- [ASSIGNMENT] Go over the data and work out how many lines include the word "Todas". Give that number only.

- [MATERIAL FOR THIS EXERCISE]
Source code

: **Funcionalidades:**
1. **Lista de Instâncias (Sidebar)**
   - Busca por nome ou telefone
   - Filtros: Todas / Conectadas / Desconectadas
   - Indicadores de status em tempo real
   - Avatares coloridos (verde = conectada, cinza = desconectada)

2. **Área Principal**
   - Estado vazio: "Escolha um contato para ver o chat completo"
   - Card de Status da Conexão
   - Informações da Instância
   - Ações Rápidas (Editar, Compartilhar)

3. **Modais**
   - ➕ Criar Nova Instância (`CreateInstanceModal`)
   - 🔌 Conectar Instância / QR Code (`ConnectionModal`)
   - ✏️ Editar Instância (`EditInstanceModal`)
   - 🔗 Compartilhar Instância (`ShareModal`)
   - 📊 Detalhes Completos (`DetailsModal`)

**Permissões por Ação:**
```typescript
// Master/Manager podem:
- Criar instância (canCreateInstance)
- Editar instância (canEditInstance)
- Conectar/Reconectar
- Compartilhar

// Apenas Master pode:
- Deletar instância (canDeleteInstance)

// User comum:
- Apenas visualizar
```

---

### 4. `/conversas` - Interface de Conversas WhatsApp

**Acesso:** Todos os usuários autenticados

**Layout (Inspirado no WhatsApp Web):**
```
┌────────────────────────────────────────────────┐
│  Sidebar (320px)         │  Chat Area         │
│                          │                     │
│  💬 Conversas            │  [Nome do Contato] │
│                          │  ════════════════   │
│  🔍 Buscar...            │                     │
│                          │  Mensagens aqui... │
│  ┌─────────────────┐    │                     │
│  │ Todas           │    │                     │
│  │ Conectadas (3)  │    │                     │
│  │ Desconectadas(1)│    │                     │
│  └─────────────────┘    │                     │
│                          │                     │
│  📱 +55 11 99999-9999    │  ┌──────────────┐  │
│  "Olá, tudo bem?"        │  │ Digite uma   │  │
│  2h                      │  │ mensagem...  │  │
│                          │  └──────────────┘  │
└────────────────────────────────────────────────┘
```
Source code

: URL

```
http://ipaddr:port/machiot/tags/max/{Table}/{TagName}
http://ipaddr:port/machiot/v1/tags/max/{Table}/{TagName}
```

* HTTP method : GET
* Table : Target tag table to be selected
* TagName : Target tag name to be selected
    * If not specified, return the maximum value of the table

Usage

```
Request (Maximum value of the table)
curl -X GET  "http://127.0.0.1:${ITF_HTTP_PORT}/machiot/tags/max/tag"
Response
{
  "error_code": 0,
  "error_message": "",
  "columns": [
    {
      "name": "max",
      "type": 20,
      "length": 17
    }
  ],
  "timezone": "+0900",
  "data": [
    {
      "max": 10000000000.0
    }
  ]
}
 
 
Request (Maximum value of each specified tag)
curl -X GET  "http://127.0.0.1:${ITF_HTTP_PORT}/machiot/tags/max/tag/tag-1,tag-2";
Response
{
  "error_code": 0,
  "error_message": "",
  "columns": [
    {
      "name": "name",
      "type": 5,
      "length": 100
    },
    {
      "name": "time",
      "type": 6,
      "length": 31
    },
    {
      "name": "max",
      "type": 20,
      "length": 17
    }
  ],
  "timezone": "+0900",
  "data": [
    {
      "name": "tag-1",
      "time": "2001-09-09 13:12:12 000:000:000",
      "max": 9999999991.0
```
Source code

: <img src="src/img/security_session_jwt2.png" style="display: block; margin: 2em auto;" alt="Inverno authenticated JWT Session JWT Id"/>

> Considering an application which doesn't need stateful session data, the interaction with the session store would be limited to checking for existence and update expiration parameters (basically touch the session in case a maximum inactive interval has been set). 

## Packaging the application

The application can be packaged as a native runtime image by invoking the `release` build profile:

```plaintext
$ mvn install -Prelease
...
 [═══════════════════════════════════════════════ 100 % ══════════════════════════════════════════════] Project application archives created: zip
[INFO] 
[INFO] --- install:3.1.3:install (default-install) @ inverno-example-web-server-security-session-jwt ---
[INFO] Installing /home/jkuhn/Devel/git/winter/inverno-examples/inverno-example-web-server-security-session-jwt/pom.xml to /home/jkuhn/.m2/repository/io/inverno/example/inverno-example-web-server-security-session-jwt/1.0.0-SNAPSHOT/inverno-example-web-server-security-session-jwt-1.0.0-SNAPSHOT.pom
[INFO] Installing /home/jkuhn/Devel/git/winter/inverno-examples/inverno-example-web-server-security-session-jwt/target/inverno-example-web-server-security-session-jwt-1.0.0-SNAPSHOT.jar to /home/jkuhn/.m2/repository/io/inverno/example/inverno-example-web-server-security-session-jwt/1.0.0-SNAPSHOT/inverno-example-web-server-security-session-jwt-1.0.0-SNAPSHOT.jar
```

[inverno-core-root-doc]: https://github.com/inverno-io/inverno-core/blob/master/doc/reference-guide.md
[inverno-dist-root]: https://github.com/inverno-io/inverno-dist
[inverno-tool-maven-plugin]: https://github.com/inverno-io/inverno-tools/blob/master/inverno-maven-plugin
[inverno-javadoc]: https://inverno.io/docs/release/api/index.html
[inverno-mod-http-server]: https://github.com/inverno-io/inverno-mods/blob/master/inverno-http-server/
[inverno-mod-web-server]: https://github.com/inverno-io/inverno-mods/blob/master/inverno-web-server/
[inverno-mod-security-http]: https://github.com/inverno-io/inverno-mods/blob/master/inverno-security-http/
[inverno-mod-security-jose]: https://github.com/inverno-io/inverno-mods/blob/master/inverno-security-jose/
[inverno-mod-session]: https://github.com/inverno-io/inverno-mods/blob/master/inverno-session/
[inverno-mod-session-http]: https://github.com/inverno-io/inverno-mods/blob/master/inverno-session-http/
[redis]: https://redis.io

- [SOLUTION TO THIS TASK] 2